## PROVIDED DATA
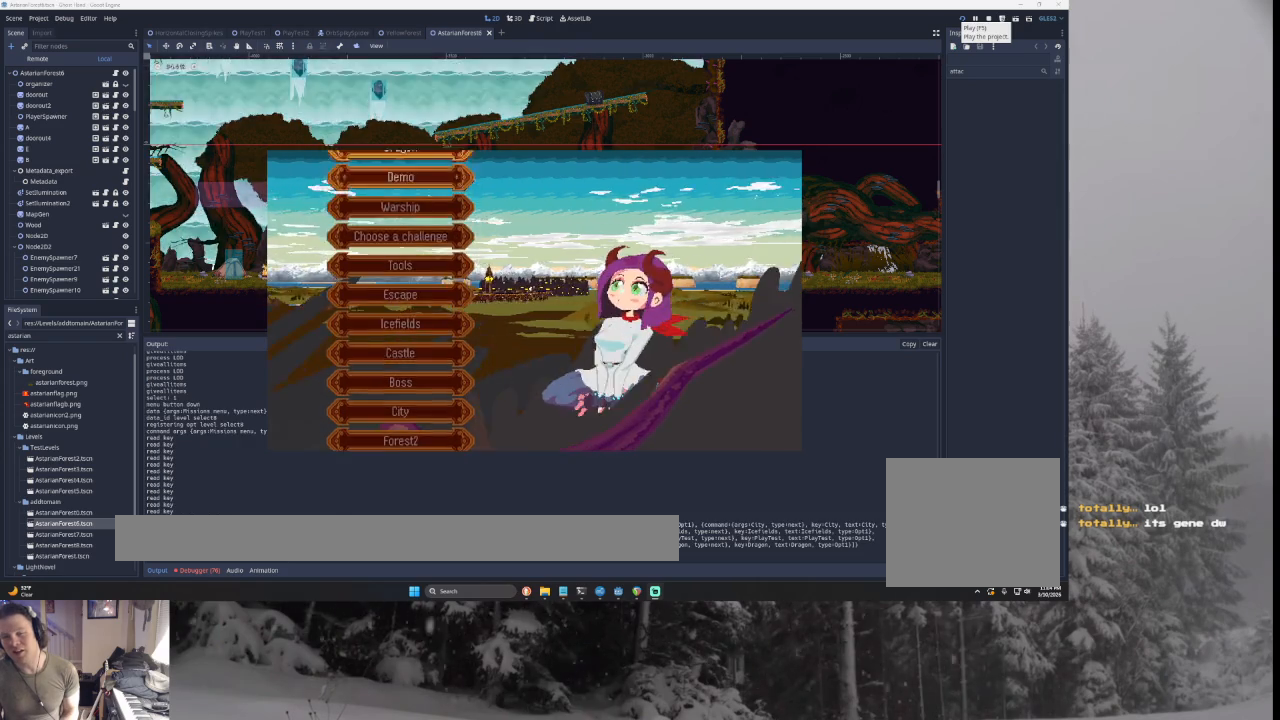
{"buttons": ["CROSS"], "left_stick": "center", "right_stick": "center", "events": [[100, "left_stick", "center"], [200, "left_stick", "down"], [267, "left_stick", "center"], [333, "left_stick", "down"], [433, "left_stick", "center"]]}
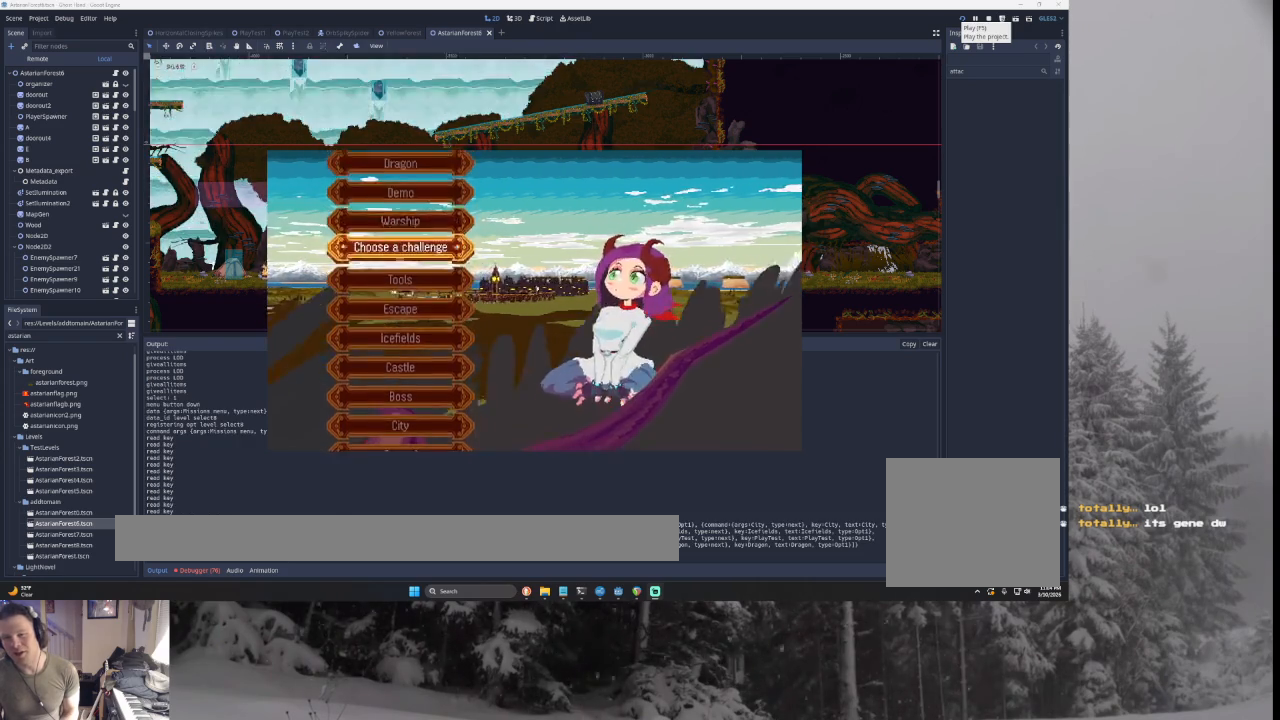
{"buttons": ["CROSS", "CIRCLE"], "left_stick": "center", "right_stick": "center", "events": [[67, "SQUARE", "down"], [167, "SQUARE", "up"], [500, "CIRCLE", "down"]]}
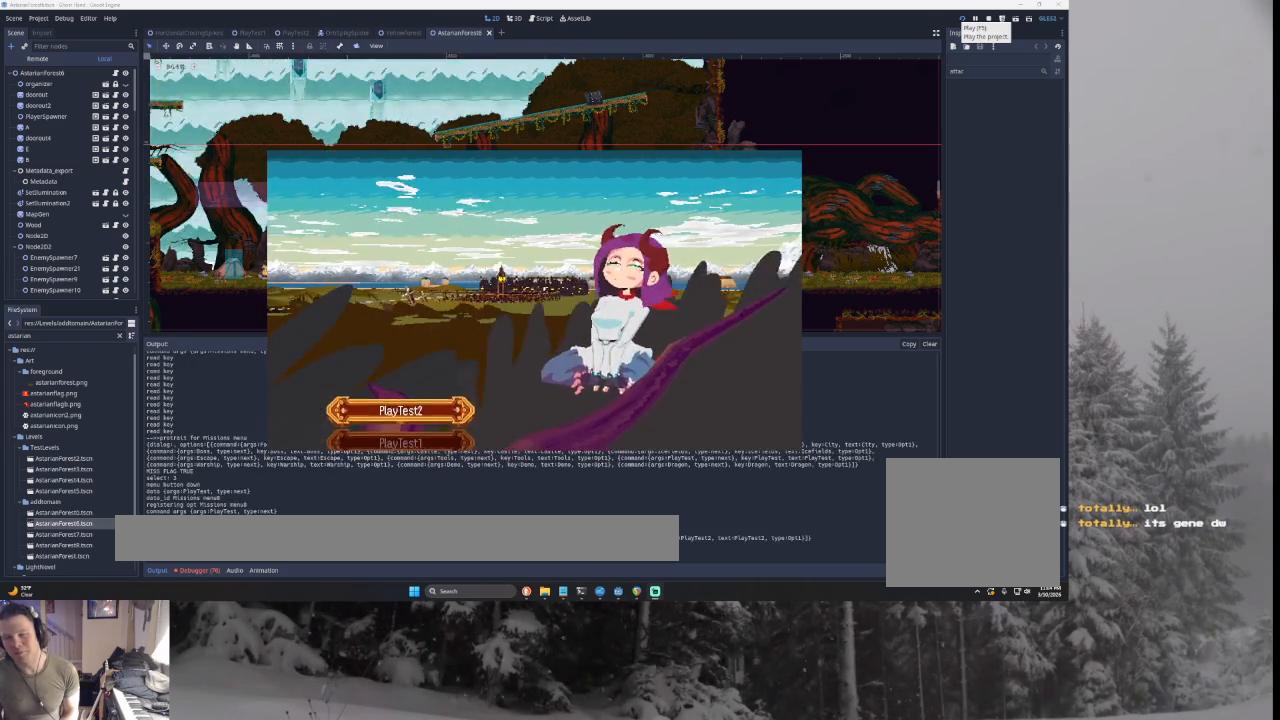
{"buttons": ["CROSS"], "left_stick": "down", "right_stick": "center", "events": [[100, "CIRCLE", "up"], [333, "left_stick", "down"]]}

## PROBLEM TO WORK ON
The expected result is the data above in exact form, free of pictures.

## SOLVED PROBLEM
{"buttons": ["CROSS"], "left_stick": "center", "right_stick": "center", "events": [[100, "left_stick", "center"], [200, "left_stick", "down"], [267, "left_stick", "center"], [333, "left_stick", "down"], [433, "left_stick", "center"]]}
{"buttons": ["CROSS", "CIRCLE"], "left_stick": "center", "right_stick": "center", "events": [[67, "SQUARE", "down"], [167, "SQUARE", "up"], [500, "CIRCLE", "down"]]}
{"buttons": ["CROSS"], "left_stick": "down", "right_stick": "center", "events": [[100, "CIRCLE", "up"], [333, "left_stick", "down"]]}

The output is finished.